§ Given records:
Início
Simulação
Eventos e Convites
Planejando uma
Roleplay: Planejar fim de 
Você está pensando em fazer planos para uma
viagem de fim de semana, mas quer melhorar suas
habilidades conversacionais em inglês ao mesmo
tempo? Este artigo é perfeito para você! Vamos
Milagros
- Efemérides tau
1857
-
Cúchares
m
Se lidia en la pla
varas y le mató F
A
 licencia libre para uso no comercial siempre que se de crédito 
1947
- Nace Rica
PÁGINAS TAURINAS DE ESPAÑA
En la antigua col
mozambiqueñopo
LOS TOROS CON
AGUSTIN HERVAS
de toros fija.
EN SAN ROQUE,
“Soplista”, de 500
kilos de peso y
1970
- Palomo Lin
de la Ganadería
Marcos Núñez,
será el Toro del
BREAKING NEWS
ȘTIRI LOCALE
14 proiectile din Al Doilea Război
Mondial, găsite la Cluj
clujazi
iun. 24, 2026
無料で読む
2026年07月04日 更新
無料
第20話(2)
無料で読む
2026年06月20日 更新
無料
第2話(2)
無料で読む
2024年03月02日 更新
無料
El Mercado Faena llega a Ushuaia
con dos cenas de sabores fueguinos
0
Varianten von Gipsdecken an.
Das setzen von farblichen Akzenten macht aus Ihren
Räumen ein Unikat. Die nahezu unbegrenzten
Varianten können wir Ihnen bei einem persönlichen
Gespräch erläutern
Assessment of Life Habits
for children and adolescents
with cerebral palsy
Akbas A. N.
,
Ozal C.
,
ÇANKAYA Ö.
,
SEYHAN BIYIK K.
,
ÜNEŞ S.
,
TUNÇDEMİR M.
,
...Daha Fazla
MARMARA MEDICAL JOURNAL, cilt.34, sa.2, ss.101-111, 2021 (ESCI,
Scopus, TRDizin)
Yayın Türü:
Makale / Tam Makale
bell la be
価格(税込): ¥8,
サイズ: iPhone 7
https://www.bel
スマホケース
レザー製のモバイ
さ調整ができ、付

§ Exercise prompt:
The whole listing above, line by line, is to be retyped exactly.

§ Written solution:
Início
Simulação
Eventos e Convites
Planejando uma
Roleplay: Planejar fim de 
Você está pensando em fazer planos para uma
viagem de fim de semana, mas quer melhorar suas
habilidades conversacionais em inglês ao mesmo
tempo? Este artigo é perfeito para você! Vamos
Milagros
- Efemérides tau
1857
-
Cúchares
m
Se lidia en la pla
varas y le mató F
A
 licencia libre para uso no comercial siempre que se de crédito 
1947
- Nace Rica
PÁGINAS TAURINAS DE ESPAÑA
En la antigua col
mozambiqueñopo
LOS TOROS CON
AGUSTIN HERVAS
de toros fija.
EN SAN ROQUE,
“Soplista”, de 500
kilos de peso y
1970
- Palomo Lin
de la Ganadería
Marcos Núñez,
será el Toro del
BREAKING NEWS
ȘTIRI LOCALE
14 proiectile din Al Doilea Război
Mondial, găsite la Cluj
clujazi
iun. 24, 2026
無料で読む
2026年07月04日 更新
無料
第20話(2)
無料で読む
2026年06月20日 更新
無料
第2話(2)
無料で読む
2024年03月02日 更新
無料
El Mercado Faena llega a Ushuaia
con dos cenas de sabores fueguinos
0
Varianten von Gipsdecken an.
Das setzen von farblichen Akzenten macht aus Ihren
Räumen ein Unikat. Die nahezu unbegrenzten
Varianten können wir Ihnen bei einem persönlichen
Gespräch erläutern
Assessment of Life Habits
for children and adolescents
with cerebral palsy
Akbas A. N.
,
Ozal C.
,
ÇANKAYA Ö.
,
SEYHAN BIYIK K.
,
ÜNEŞ S.
,
TUNÇDEMİR M.
,
...Daha Fazla
MARMARA MEDICAL JOURNAL, cilt.34, sa.2, ss.101-111, 2021 (ESCI,
Scopus, TRDizin)
Yayın Türü:
Makale / Tam Makale
bell la be
価格(税込): ¥8,
サイズ: iPhone 7
https://www.bel
スマホケース
レザー製のモバイ
さ調整ができ、付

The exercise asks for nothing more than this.